Fed’s Bullard sees rate hikes now, then time to assess

FAN Editor

February 1, 2022

By Ann Saphir

(Reuters) – St. Louis Federal Reserve President James Bullard on Tuesday said he favors lifting rates at the U.S. central bank’s meeting in March and likely again in May.

But he pushed back against the idea of kicking off the tightening cycle with a half-percentage point hike, and said that how high the Fed will ultimately need to lift rates is an “open question.”

“The point of this is to get (monetary policy) better positioned right now and in coming months, and then we will be able to assess, at that point, whether we need to do more or not,” Bullard told Reuters in an interview on Twitter Spaces.

As the Fed barrels toward the end of two years of near-zero rates, Bullard signaled there will likely be less guidance for investors ahead of time for the future path of rates.

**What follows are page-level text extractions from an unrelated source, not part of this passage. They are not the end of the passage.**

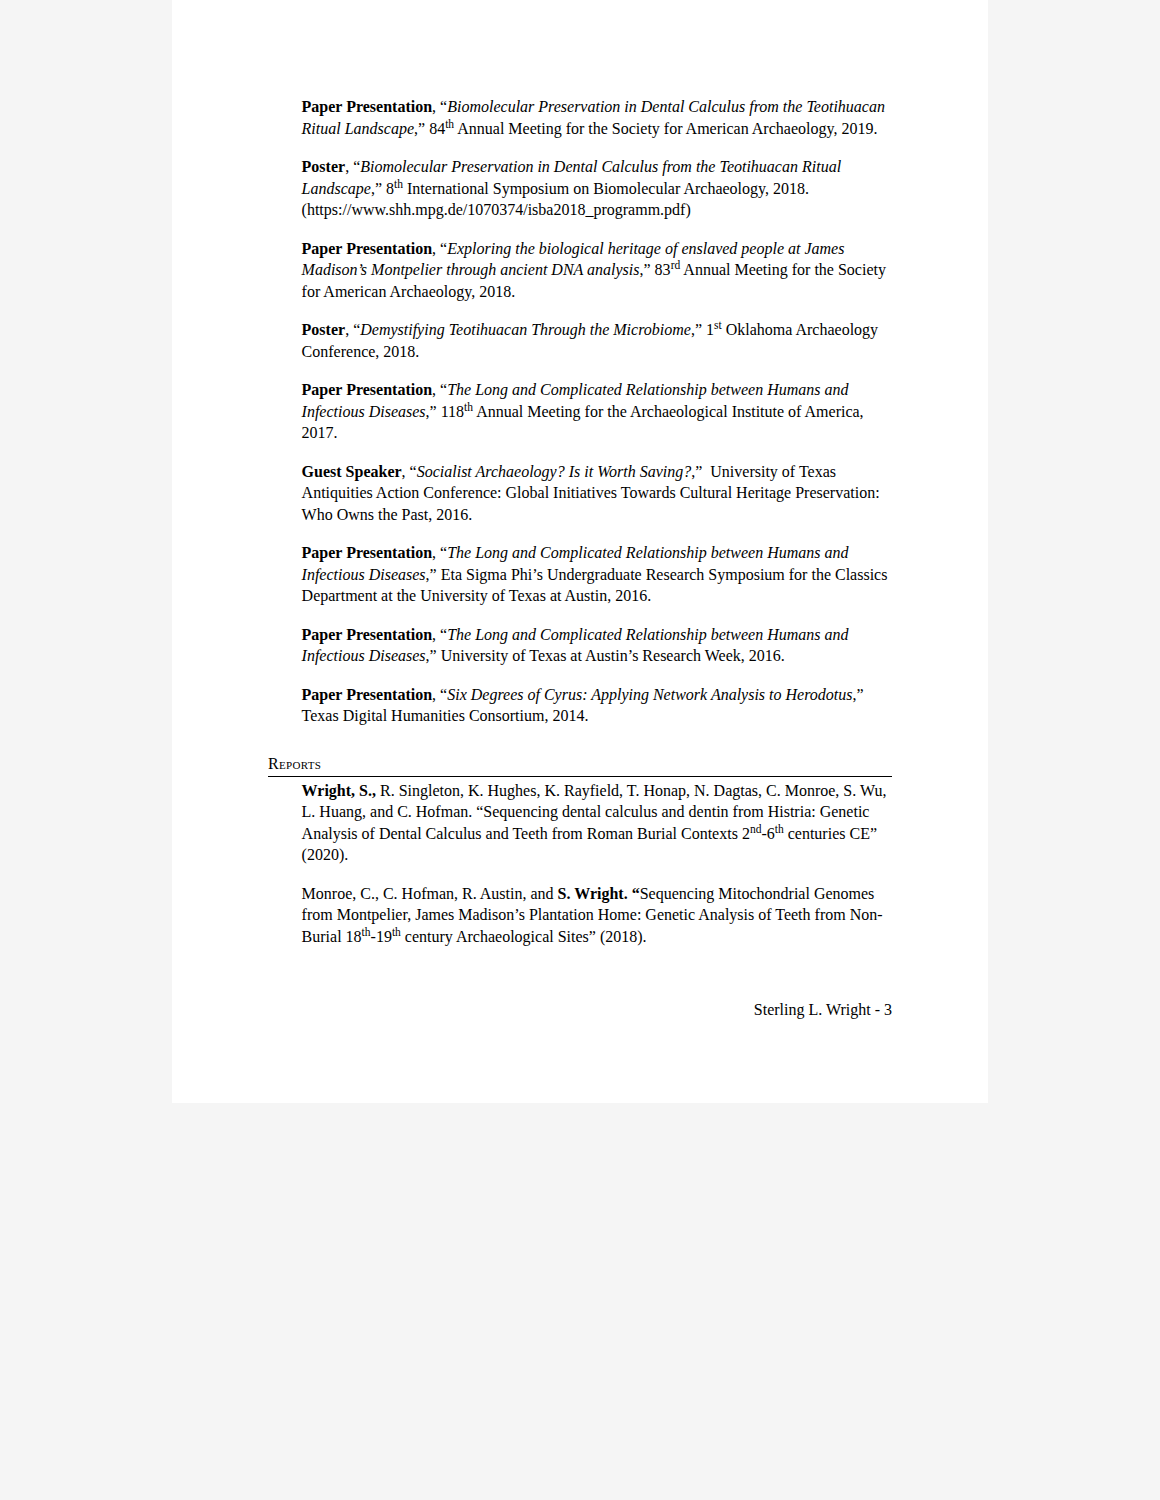Paper Presentation, “Biomolecular Preservation in Dental Calculus from the Teotihuacan Ritual Landscape,” 84th Annual Meeting for the Society for American Archaeology, 2019.
Poster, “Biomolecular Preservation in Dental Calculus from the Teotihuacan Ritual Landscape,” 8th International Symposium on Biomolecular Archaeology, 2018. (https://www.shh.mpg.de/1070374/isba2018_programm.pdf)
Paper Presentation, “Exploring the biological heritage of enslaved people at James Madison’s Montpelier through ancient DNA analysis,” 83rd Annual Meeting for the Society for American Archaeology, 2018.
Poster, “Demystifying Teotihuacan Through the Microbiome,” 1st Oklahoma Archaeology Conference, 2018.
Paper Presentation, “The Long and Complicated Relationship between Humans and Infectious Diseases,” 118th Annual Meeting for the Archaeological Institute of America, 2017.
Guest Speaker, “Socialist Archaeology? Is it Worth Saving?,” University of Texas Antiquities Action Conference: Global Initiatives Towards Cultural Heritage Preservation: Who Owns the Past, 2016.
Paper Presentation, “The Long and Complicated Relationship between Humans and Infectious Diseases,” Eta Sigma Phi’s Undergraduate Research Symposium for the Classics Department at the University of Texas at Austin, 2016.
Paper Presentation, “The Long and Complicated Relationship between Humans and Infectious Diseases,” University of Texas at Austin’s Research Week, 2016.
Paper Presentation, “Six Degrees of Cyrus: Applying Network Analysis to Herodotus,” Texas Digital Humanities Consortium, 2014.
Reports
Wright, S., R. Singleton, K. Hughes, K. Rayfield, T. Honap, N. Dagtas, C. Monroe, S. Wu, L. Huang, and C. Hofman. “Sequencing dental calculus and dentin from Histria: Genetic Analysis of Dental Calculus and Teeth from Roman Burial Contexts 2nd-6th centuries CE” (2020).
Monroe, C., C. Hofman, R. Austin, and S. Wright. “Sequencing Mitochondrial Genomes from Montpelier, James Madison’s Plantation Home: Genetic Analysis of Teeth from Non-Burial 18th-19th century Archaeological Sites” (2018).
Sterling L. Wright - 3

“We are going to be have to be more nimble, faster, better at reacting to inflation data and other developments as we go through this year,” Bullard said. “It’s going to be a more data-dependent environment.”

Still, Bullard – one of 16 Fed policymakers setting interest rates for the country who for months has been cajoling his colleagues to take a more aggressive stance against soaring inflation – gave somewhat of a roadmap for what he expects on policy and the economy.

On trimming the Fed’s $9 trillion balance sheet, Bullard said he would like to get started in the second quarter and thinks “that the runoff can be faster than it was last time around.”

Raising rates and shrinking the balance sheet are both expected to raise borrowing costs and slow growth, putting downward pressure on what’s now 40-year-high inflation.

“We are cognizant of the inflation issue, we’re moving on the policy rate, but we’re also going to move on the balance sheet so we’re not that far from reaching neutral if you are willing to consider both of those,” Bullard said. If needed, he added, the Fed could use both levers to eventually put the brakes on the economy.

Meanwhile, he said, the U.S. unemployment rate – now at 3.9% – could plumb near-70-year lows.

“I think unemployment is going to go down below 3% this year,” Bullard said, noting that companies he talks to are doing well and scrounging for workers. “I think the upcoming jobs report will probably be not very good because of Omicron, but don’t be fooled. This is quite the strong economy here and a very strong labor market.”